In your question, what do LD1, LD2 and LD3 refer to?
Charles
I’m working with 3 different places, each with 10 tracks. I have variables to evaluate the length of the trail and the number of vertebrates depending on each place. I would like to know the right way or model to assemble the spreadsheet to be executed in the softwere r
Dear Charles
I am geologist
I want using Real-statistics for population discrimination of grain size.
My samples represent the size range with % for each range. How can I identify the populations composed each sample?
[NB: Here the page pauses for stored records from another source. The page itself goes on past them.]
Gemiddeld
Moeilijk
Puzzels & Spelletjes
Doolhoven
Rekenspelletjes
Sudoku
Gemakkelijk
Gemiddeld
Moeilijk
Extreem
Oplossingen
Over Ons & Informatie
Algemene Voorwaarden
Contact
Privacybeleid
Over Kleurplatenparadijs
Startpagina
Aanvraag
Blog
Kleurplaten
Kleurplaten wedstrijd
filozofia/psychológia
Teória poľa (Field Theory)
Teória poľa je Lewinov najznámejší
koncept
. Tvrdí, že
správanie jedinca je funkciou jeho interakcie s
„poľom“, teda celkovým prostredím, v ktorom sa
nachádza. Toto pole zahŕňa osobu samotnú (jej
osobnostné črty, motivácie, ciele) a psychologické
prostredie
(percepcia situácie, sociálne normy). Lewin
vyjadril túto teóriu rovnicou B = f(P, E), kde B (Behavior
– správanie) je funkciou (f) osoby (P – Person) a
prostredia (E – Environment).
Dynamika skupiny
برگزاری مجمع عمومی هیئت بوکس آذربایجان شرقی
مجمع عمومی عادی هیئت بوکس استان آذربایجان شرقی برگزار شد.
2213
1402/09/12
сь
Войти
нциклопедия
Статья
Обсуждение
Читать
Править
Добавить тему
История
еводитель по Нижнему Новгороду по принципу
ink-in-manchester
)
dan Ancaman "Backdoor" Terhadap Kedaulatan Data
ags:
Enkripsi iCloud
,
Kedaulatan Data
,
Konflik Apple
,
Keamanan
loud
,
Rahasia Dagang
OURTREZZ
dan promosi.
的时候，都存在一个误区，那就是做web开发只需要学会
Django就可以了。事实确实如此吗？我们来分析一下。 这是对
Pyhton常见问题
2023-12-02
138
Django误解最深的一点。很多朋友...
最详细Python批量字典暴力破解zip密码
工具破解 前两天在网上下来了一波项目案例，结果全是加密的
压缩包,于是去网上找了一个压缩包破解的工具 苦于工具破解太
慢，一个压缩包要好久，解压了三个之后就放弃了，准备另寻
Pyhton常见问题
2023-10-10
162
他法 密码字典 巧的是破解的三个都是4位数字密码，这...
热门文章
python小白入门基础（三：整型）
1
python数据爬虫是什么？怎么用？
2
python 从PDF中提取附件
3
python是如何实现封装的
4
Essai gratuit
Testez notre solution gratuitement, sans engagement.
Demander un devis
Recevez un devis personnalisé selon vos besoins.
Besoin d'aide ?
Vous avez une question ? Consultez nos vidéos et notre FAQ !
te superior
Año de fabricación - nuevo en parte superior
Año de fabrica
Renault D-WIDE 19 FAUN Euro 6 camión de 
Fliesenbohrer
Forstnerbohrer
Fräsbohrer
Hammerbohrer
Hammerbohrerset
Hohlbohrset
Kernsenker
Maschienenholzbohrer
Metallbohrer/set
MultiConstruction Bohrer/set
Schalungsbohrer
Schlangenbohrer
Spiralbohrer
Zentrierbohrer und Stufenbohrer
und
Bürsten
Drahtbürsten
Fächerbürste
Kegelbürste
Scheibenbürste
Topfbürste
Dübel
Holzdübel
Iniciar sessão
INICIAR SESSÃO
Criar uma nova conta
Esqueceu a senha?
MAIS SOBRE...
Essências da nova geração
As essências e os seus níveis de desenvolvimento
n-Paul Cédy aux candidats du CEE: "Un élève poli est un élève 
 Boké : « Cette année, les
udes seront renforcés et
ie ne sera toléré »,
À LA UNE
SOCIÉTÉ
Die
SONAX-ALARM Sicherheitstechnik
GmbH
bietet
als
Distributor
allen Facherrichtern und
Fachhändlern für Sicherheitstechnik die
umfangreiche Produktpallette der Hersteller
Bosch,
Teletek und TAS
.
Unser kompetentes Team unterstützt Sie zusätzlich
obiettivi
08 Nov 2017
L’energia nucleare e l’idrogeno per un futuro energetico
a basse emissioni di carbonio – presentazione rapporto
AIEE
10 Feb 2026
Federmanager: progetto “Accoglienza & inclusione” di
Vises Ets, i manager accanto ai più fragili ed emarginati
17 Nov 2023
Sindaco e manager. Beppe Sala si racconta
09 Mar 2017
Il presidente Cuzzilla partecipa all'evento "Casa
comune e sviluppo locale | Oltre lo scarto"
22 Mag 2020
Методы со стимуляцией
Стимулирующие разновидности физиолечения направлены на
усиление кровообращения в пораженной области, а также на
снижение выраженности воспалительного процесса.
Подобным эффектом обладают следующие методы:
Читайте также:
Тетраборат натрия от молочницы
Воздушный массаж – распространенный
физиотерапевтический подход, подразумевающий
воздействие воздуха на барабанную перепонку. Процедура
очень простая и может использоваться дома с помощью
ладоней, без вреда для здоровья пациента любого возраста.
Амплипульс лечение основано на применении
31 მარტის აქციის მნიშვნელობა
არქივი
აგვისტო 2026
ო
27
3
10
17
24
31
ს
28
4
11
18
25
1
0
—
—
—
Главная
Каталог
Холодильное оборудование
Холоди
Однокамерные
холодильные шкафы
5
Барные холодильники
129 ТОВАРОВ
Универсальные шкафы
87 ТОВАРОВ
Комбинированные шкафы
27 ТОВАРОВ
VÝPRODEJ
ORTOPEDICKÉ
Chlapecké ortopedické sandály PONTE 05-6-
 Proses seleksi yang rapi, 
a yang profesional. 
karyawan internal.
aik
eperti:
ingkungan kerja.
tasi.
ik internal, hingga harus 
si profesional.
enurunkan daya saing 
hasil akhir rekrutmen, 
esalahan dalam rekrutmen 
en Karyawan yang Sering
example : this is the grain size analysis of one sample
size (mm) %
>0.04 11.22
0.04 16.55
0.05 16.52
0.06 20.5
0.08 16.29
0.10 70.82
0.13 101.34
0.16 79.5
0.20 45.92
0.25 26.04
0.32 21.53
0.40 17.16
0.50 13.32
0.63 9.24
0.80 10.96
1.00 20.33
2.00 2.48
Best regards
Sorry, but I don’t understand your question nor what the data represents.
Charles
Dear Charles
In my work, I did a granulometric analysis of soil samples.
Each sample is sieved through a series of sieves (ranging from 0.4 mm to 2 mm). The particle size fractions obtained for each class will be weighed: each particle size fraction of a given weight (Pi) corresponds to class size (in mm).
the problem that the sample is composed by a mixture of granulometric subpopulations
the sieving data are presented in the form of a statistical series composed of classes with the corresponding weight in%
class (mm) ———————– weight ( Pi %)
> 0.4 ————————- 11.22
[0.04 – 0.05 [——————— 16.55
[0.05 – 0.06 [——————— 16.52
[0.06 – 0.08 [——————— 20.5
[0.08 – 0.10 [——————— 16.29
[0.10 – 0.13 [——————— 70.82
[0.13 – 0.16 [——————— 101.34
[0.16 – 0.20 [——————— 79.5
[0.20 – 0.25 [——————— 45.92
[0.25 – 0.32 [——————— 26.04
[0.32 – 0.40 [——————— 21.53
[0.40 – 0.50 [——————— 17.16
[0.50 – 0.63 [——————— 13.32
[0.63 – 0.80 [——————— 9.24
[0.80 – 1.00 [——————— 10.96
[1.00 – 2.00 [——————— 20.33
<2 ————————- 2.48
the question is how can I determine or discriminate granular subpopulation from its data?
Thank you in advance for your passion
Best regards
Hello Mohamed,
On what basis will you define sub-populations? For discrimination analysis you already have the categories and you want to fit new data into those categories. Here, you need to first define the categories. This can be done in many ways.
Charles
How do I acquire these functions in EXCEL?
Is there a free add-in that I can download or is it a software package that I have to purchase?
Kenneth,
These functions are not available in Excel.
These functions are available for free from the Real Statistics Resource Pack. See
https://real-statistics.com/free-download/real-statistics-resource-pack/
Charles
I have a doubt, the equation to determine coefficient of discriminant analysis looks like a gaussian mixture model, is there any difference of them?
There are a number of websites that address this issue. See, for example:
https://stats.stackexchange.com/questions/254963/differences-linear-discriminant-analysis-and-gaussian-mixture-model
https://www.jstor.org/stable/pdf/2346171.pdf?seq=1#page_scan_tab_contents
Charles
How do we get the values for LN that is shown in range P6:P9?
oh, i just noticed it means the natural log, i thought it’s something else.